## GEGEVEN OPDRACHT A
Vertaal deze zin uit het fragment over livemuziek naar het Engels: "In de loop van 2020 werd de thuisraver alleen maar eenzamer, evenals de concertganger en de festivalbezoeker."
## GEGEVEN OPDRACHT B
Leg in één tot drie zinnen uit waarom volgens het fragment over livemuziek het verlangen naar de intimiteit van livemuziek per weekend groeit.

## FRAGMENT

********************

“We missen livemuziek, en vooral álles eromheen”

19 december 2020

"De kracht van live. Per weekend groeit het verlangen naar de intimiteit van samen muziek beleven. Zonder dansvloer of concert missen we iets essentieels, zeggen muziekwetenschappers: elkaar vlooien."

"Waar is de wc?” "Iemand een sigaret?” "Zie je links van het podium!”, "Iemand een lijntje delen?”. Deze opmerkingen komen uit de commentaarsecties bij livestreams van techno-dj’s, verzameld in een onderzoek met de veelzeggende titel The Lonely Raver. Het was tijdens de eerste lockdown: het podium was onbereikbaar, de wc was waar die altijd al was – in de gang, naast de meterkast. En als er al werkelijk lijntjes waren dan was er niemand om ze mee te delen.

In de loop van 2020 werd de thuisraver alleen maar eenzamer, evenals de concertganger en de festivalbezoeker. Nu het de muziekliefhebber is ontnomen, groeit per weekend het verlangen naar de intimiteit van livemuziek, het zweet van synchroon dansende lijven en zelfs naar de rij voor de garderobe.

********************

## AANGELEVERDE GEGEVENS
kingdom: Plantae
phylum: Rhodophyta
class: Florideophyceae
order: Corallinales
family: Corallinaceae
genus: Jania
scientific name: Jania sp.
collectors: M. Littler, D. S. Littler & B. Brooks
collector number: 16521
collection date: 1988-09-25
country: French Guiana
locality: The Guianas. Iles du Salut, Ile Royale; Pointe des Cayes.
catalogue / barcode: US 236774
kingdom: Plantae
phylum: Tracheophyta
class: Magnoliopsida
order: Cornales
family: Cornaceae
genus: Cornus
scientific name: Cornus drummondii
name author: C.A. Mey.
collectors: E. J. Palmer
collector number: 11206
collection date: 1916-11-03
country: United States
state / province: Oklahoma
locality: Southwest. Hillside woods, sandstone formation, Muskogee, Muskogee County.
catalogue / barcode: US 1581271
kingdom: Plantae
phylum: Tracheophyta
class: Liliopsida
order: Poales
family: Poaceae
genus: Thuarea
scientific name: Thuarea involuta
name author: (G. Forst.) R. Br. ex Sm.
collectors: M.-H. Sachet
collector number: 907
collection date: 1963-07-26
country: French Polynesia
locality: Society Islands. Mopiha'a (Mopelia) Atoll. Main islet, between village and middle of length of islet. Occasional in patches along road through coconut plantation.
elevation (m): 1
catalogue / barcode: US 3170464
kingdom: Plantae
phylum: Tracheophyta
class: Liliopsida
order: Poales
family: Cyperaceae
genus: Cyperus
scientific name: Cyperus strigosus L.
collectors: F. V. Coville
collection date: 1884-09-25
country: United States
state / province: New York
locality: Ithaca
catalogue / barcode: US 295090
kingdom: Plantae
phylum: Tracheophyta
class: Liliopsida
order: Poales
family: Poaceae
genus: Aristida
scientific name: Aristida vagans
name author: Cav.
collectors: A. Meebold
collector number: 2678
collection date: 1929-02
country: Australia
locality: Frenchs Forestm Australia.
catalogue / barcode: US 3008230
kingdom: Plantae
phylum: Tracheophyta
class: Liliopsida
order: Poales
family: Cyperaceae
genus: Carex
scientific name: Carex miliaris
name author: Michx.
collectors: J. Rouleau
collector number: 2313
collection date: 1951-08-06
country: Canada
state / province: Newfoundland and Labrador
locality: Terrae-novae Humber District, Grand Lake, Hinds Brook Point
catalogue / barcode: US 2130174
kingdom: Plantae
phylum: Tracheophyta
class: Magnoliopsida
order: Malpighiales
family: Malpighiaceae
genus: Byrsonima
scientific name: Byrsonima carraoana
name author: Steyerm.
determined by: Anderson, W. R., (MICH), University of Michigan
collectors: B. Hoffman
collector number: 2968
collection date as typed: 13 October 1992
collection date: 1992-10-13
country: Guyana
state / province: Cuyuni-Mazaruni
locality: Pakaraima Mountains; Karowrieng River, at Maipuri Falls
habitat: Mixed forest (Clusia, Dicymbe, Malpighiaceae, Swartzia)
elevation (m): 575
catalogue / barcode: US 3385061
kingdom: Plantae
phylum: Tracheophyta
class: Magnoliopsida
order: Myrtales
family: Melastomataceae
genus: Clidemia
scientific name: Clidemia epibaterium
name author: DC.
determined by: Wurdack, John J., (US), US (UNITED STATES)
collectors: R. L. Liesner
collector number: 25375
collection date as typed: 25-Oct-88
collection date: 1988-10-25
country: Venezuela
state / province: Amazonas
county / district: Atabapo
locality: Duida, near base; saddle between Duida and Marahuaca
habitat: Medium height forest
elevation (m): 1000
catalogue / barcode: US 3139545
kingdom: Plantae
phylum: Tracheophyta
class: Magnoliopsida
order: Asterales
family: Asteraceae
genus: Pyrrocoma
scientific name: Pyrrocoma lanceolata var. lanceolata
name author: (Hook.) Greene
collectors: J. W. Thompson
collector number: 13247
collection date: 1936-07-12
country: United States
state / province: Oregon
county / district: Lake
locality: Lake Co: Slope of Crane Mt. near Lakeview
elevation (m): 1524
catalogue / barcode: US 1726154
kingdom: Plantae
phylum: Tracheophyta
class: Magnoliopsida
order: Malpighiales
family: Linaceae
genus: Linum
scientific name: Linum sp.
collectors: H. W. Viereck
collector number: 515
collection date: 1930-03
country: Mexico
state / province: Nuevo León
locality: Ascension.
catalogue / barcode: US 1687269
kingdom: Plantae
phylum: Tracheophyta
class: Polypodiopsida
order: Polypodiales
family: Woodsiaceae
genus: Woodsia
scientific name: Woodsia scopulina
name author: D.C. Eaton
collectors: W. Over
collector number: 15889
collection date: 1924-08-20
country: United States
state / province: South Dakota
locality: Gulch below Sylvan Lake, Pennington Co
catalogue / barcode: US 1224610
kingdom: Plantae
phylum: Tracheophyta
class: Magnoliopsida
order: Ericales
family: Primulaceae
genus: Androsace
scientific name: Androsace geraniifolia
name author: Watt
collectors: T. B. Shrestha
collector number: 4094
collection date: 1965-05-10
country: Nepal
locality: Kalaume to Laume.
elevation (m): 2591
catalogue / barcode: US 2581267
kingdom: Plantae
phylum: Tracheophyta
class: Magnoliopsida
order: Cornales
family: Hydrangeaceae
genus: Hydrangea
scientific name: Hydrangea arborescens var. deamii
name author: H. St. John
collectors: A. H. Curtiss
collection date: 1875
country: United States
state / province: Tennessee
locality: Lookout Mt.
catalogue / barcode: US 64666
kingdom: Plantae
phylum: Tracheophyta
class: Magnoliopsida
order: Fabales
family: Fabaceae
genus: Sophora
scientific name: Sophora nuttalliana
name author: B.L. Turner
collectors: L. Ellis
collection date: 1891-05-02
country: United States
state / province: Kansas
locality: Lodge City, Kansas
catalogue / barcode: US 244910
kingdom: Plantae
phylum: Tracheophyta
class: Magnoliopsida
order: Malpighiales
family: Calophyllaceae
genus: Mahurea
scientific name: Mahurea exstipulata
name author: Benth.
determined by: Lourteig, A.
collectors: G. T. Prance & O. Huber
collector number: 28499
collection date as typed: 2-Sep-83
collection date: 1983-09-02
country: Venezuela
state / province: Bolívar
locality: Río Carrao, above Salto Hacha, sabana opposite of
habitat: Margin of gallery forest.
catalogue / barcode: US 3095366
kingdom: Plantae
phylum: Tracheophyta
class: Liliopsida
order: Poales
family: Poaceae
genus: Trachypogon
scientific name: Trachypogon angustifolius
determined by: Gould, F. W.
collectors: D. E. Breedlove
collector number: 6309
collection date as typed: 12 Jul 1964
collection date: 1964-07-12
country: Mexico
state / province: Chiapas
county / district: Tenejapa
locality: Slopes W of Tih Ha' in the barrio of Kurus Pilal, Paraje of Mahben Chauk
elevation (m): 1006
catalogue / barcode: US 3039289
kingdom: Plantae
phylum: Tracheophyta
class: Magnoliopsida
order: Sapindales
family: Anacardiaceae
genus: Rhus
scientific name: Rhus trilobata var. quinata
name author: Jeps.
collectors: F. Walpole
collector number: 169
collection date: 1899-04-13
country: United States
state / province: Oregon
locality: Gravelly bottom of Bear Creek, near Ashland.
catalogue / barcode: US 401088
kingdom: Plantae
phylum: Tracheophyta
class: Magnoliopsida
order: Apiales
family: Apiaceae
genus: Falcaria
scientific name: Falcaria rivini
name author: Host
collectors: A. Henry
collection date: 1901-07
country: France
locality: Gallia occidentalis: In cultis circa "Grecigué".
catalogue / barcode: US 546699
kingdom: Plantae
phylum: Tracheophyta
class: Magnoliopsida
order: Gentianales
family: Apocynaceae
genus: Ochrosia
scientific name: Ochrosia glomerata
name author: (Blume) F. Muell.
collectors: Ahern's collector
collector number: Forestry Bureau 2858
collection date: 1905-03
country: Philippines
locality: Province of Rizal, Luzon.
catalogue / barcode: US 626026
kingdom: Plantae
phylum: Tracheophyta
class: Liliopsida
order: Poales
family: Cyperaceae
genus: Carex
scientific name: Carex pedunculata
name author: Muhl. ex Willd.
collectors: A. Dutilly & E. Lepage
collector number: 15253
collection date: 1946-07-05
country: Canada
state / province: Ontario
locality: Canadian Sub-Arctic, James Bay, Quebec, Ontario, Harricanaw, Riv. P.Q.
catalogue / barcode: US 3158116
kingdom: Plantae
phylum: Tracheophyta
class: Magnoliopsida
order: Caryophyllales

********************

## GESCHREVEN ANTWOORD A
Over the course of 2020, the home raver only grew lonelier, as did the concertgoer and the festival visitor.

## GESCHREVEN ANTWOORD B
Het verlangen groeit omdat livemuziek de muziekliefhebber is ontnomen. Het richt zich op de intimiteit van livemuziek, het zweet van synchroon dansende lijven en zelfs de rij voor de garderobe.